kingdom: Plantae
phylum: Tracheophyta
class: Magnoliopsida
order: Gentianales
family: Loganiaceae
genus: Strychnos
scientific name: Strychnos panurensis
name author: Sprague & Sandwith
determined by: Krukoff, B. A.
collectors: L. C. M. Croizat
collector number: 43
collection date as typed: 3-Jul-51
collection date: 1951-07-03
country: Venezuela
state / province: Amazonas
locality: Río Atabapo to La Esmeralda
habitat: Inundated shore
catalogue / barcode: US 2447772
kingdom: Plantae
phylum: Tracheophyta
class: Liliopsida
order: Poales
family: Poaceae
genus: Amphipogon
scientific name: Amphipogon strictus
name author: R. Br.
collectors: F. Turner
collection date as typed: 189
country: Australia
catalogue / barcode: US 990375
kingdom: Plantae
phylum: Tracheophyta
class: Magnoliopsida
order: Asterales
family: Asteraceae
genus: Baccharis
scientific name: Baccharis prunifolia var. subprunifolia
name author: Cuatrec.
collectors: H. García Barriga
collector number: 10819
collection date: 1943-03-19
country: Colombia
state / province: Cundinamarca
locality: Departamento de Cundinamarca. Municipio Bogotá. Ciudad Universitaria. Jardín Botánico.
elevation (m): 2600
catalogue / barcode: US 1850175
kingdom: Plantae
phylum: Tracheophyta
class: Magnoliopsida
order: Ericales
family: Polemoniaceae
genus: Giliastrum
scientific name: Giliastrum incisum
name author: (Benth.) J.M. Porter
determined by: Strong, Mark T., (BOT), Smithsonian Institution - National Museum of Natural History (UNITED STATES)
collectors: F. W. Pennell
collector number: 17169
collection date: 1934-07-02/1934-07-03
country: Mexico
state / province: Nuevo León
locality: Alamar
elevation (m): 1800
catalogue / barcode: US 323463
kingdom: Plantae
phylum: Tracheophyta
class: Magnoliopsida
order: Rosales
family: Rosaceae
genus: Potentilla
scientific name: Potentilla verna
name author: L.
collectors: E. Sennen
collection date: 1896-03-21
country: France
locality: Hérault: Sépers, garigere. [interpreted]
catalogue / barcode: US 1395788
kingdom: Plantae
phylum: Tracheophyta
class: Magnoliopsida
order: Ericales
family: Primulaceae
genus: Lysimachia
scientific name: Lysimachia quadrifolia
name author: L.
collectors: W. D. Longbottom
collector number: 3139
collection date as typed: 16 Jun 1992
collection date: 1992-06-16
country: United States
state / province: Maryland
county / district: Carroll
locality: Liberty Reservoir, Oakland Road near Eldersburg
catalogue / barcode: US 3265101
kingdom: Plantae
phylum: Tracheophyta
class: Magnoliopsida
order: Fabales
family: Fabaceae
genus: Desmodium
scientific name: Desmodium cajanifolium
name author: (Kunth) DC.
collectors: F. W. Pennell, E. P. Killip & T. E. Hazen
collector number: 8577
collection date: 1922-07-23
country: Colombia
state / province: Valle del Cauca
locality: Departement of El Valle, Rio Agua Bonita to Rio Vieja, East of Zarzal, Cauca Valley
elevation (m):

_ _ _ _

### [Exercise details]
Write out all of the rows above again, swapping "collectors" for "collected by" wherever it appears and leaving everything else unchanged.

### [Solution to the problem]
kingdom: Plantae
phylum: Tracheophyta
class: Magnoliopsida
order: Gentianales
family: Loganiaceae
genus: Strychnos
scientific name: Strychnos panurensis
name author: Sprague & Sandwith
determined by: Krukoff, B. A.
collected by: L. C. M. Croizat
collector number: 43
collection date as typed: 3-Jul-51
collection date: 1951-07-03
country: Venezuela
state / province: Amazonas
locality: Río Atabapo to La Esmeralda
habitat: Inundated shore
catalogue / barcode: US 2447772
kingdom: Plantae
phylum: Tracheophyta
class: Liliopsida
order: Poales
family: Poaceae
genus: Amphipogon
scientific name: Amphipogon strictus
name author: R. Br.
collected by: F. Turner
collection date as typed: 189
country: Australia
catalogue / barcode: US 990375
kingdom: Plantae
phylum: Tracheophyta
class: Magnoliopsida
order: Asterales
family: Asteraceae
genus: Baccharis
scientific name: Baccharis prunifolia var. subprunifolia
name author: Cuatrec.
collected by: H. García Barriga
collector number: 10819
collection date: 1943-03-19
country: Colombia
state / province: Cundinamarca
locality: Departamento de Cundinamarca. Municipio Bogotá. Ciudad Universitaria. Jardín Botánico.
elevation (m): 2600
catalogue / barcode: US 1850175
kingdom: Plantae
phylum: Tracheophyta
class: Magnoliopsida
order: Ericales
family: Polemoniaceae
genus: Giliastrum
scientific name: Giliastrum incisum
name author: (Benth.) J.M. Porter
determined by: Strong, Mark T., (BOT), Smithsonian Institution - National Museum of Natural History (UNITED STATES)
collected by: F. W. Pennell
collector number: 17169
collection date: 1934-07-02/1934-07-03
country: Mexico
state / province: Nuevo León
locality: Alamar
elevation (m): 1800
catalogue / barcode: US 323463
kingdom: Plantae
phylum: Tracheophyta
class: Magnoliopsida
order: Rosales
family: Rosaceae
genus: Potentilla
scientific name: Potentilla verna
name author: L.
collected by: E. Sennen
collection date: 1896-03-21
country: France
locality: Hérault: Sépers, garigere. [interpreted]
catalogue / barcode: US 1395788
kingdom: Plantae
phylum: Tracheophyta
class: Magnoliopsida
order: Ericales
family: Primulaceae
genus: Lysimachia
scientific name: Lysimachia quadrifolia
name author: L.
collected by: W. D. Longbottom
collector number: 3139
collection date as typed: 16 Jun 1992
collection date: 1992-06-16
country: United States
state / province: Maryland
county / district: Carroll
locality: Liberty Reservoir, Oakland Road near Eldersburg
catalogue / barcode: US 3265101
kingdom: Plantae
phylum: Tracheophyta
class: Magnoliopsida
order: Fabales
family: Fabaceae
genus: Desmodium
scientific name: Desmodium cajanifolium
name author: (Kunth) DC.
collected by: F. W. Pennell, E. P. Killip & T. E. Hazen
collector number: 8577
collection date: 1922-07-23
country: Colombia
state / province: Valle del Cauca
locality: Departement of El Valle, Rio Agua Bonita to Rio Vieja, East of Zarzal, Cauca Valley
elevation (m):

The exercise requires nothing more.